What is required: Reproduce each line from the records that holds "lines".

Input material:

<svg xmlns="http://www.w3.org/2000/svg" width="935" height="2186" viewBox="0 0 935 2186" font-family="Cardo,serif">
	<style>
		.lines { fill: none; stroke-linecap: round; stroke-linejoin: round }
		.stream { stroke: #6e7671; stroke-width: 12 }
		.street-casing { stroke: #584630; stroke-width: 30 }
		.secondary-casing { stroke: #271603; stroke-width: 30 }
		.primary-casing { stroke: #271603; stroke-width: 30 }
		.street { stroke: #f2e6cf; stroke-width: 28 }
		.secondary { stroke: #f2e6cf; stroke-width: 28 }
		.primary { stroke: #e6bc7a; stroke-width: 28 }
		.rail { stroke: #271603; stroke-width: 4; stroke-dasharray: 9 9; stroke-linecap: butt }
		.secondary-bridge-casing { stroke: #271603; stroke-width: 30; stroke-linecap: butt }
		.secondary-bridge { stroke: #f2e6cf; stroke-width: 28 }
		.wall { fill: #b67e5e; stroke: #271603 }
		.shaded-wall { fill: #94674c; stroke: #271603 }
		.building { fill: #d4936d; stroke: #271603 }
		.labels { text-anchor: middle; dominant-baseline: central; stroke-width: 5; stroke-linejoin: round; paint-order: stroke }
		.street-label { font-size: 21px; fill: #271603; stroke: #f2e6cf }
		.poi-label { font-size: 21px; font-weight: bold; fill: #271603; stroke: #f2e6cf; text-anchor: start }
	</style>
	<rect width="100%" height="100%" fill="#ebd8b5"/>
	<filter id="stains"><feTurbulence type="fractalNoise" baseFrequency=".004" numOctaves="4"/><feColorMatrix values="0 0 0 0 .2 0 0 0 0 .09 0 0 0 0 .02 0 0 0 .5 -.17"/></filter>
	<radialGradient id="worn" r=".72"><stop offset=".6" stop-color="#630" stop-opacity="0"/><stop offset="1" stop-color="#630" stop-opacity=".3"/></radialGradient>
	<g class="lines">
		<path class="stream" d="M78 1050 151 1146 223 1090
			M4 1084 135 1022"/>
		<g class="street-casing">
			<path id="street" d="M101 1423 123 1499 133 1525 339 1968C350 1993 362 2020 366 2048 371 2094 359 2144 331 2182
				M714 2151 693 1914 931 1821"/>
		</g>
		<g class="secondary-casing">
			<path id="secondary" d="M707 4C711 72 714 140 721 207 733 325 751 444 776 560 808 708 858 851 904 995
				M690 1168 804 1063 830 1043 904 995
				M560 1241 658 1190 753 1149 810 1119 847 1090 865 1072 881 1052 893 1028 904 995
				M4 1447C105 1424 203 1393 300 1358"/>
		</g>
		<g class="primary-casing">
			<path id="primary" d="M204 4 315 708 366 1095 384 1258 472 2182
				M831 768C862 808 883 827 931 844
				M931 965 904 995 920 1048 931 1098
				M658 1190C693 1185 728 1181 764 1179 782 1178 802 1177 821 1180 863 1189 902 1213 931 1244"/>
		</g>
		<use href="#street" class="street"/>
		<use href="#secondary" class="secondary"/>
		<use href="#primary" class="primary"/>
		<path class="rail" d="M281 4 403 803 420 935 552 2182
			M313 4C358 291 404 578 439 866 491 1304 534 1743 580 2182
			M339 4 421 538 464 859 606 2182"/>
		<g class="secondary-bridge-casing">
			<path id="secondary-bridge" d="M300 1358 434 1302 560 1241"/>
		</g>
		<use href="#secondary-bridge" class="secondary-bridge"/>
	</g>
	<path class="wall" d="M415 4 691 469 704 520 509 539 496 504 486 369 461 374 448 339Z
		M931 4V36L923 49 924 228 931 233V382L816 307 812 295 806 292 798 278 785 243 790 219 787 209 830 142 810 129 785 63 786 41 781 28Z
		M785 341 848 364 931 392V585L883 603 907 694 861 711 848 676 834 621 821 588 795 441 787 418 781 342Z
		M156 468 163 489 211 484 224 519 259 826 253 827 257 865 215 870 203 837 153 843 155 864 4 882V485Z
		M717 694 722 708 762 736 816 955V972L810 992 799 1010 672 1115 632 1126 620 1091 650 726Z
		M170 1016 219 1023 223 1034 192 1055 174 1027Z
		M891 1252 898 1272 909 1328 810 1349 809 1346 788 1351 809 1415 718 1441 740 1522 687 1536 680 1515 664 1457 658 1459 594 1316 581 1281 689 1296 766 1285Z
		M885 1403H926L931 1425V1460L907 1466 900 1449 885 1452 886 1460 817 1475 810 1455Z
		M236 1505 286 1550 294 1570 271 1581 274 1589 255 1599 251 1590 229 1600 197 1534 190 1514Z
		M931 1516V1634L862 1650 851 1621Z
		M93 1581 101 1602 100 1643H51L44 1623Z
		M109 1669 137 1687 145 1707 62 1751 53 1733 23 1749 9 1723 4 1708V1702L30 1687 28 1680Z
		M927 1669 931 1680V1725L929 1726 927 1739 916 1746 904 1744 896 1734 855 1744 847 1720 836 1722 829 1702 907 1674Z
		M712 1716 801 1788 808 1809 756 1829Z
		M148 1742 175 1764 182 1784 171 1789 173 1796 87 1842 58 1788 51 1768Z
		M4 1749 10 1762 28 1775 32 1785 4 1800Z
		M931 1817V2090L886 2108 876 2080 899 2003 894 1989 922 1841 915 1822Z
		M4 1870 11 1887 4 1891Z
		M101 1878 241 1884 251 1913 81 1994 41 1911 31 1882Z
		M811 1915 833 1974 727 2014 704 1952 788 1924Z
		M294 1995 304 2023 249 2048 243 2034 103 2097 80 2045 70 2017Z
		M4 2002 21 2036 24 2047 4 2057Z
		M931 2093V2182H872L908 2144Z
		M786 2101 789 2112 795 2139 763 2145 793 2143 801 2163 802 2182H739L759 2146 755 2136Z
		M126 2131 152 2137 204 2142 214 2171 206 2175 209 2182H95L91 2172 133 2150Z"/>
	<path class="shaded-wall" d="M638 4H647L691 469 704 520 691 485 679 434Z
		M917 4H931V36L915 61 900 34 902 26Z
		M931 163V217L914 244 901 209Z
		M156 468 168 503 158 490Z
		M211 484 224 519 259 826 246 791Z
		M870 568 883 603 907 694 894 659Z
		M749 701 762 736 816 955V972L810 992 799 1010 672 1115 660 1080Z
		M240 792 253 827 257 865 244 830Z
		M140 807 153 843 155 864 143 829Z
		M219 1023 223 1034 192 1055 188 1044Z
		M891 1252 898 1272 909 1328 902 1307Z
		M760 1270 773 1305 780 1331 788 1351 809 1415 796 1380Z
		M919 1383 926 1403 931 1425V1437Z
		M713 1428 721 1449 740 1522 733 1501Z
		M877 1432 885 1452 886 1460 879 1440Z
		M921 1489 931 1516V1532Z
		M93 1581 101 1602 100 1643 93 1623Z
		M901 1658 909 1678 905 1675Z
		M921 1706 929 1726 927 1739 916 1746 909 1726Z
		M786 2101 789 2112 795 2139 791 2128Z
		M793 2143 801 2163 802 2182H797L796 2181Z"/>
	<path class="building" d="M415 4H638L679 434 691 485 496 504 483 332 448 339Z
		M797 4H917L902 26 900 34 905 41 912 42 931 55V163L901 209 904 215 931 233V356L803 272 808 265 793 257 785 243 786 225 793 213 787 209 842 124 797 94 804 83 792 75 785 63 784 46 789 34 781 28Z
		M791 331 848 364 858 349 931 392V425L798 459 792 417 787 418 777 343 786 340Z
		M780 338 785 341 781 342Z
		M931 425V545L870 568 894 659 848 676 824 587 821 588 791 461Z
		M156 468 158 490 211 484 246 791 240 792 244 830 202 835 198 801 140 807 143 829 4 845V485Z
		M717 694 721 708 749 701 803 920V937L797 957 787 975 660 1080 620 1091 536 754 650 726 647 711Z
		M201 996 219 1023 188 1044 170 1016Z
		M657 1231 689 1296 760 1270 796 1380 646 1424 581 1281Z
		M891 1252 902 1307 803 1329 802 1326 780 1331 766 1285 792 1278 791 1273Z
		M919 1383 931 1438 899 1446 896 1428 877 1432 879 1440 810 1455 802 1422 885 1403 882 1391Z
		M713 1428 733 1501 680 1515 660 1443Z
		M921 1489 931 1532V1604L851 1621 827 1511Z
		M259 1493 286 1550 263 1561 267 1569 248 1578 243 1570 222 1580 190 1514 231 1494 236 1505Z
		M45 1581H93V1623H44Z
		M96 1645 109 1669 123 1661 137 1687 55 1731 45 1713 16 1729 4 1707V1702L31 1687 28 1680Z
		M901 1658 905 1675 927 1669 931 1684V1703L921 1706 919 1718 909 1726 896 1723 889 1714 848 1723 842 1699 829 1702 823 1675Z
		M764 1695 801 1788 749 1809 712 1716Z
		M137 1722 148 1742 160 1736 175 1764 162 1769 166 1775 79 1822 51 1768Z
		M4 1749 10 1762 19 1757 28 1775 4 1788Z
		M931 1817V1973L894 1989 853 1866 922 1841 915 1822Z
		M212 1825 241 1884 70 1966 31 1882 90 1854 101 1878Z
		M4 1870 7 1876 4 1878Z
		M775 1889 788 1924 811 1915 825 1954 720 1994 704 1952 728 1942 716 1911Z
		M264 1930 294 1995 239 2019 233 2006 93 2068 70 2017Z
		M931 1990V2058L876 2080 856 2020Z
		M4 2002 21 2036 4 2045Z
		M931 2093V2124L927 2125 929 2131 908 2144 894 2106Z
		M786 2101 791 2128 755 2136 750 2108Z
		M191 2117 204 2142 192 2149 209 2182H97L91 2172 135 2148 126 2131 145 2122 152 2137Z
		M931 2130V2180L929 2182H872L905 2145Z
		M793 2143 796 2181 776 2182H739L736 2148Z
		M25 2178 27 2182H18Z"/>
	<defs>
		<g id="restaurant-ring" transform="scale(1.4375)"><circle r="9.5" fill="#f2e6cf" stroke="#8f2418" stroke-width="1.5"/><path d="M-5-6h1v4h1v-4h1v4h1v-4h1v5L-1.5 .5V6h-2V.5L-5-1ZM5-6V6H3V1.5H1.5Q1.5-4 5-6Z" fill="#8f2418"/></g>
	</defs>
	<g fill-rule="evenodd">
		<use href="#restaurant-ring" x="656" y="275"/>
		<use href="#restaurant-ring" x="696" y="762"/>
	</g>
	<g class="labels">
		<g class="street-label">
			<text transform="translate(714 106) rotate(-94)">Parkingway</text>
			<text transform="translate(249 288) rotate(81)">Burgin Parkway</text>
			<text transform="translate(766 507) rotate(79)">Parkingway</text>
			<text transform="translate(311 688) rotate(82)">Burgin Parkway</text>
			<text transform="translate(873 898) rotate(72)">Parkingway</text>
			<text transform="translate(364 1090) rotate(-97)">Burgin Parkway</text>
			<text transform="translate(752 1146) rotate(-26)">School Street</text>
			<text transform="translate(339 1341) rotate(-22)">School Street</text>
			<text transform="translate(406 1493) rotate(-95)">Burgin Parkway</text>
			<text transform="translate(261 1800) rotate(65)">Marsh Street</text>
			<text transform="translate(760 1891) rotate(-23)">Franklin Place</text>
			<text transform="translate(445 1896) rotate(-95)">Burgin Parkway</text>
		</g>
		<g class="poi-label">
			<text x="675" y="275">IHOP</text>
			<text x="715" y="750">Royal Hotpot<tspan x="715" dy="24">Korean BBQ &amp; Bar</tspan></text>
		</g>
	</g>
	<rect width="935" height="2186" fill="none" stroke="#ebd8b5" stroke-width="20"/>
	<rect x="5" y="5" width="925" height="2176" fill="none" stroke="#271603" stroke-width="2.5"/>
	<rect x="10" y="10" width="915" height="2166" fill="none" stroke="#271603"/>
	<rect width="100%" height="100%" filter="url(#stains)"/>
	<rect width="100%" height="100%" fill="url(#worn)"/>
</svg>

Written answer:
		.lines { fill: none; stroke-linecap: round; stroke-linejoin: round }
	<g class="lines">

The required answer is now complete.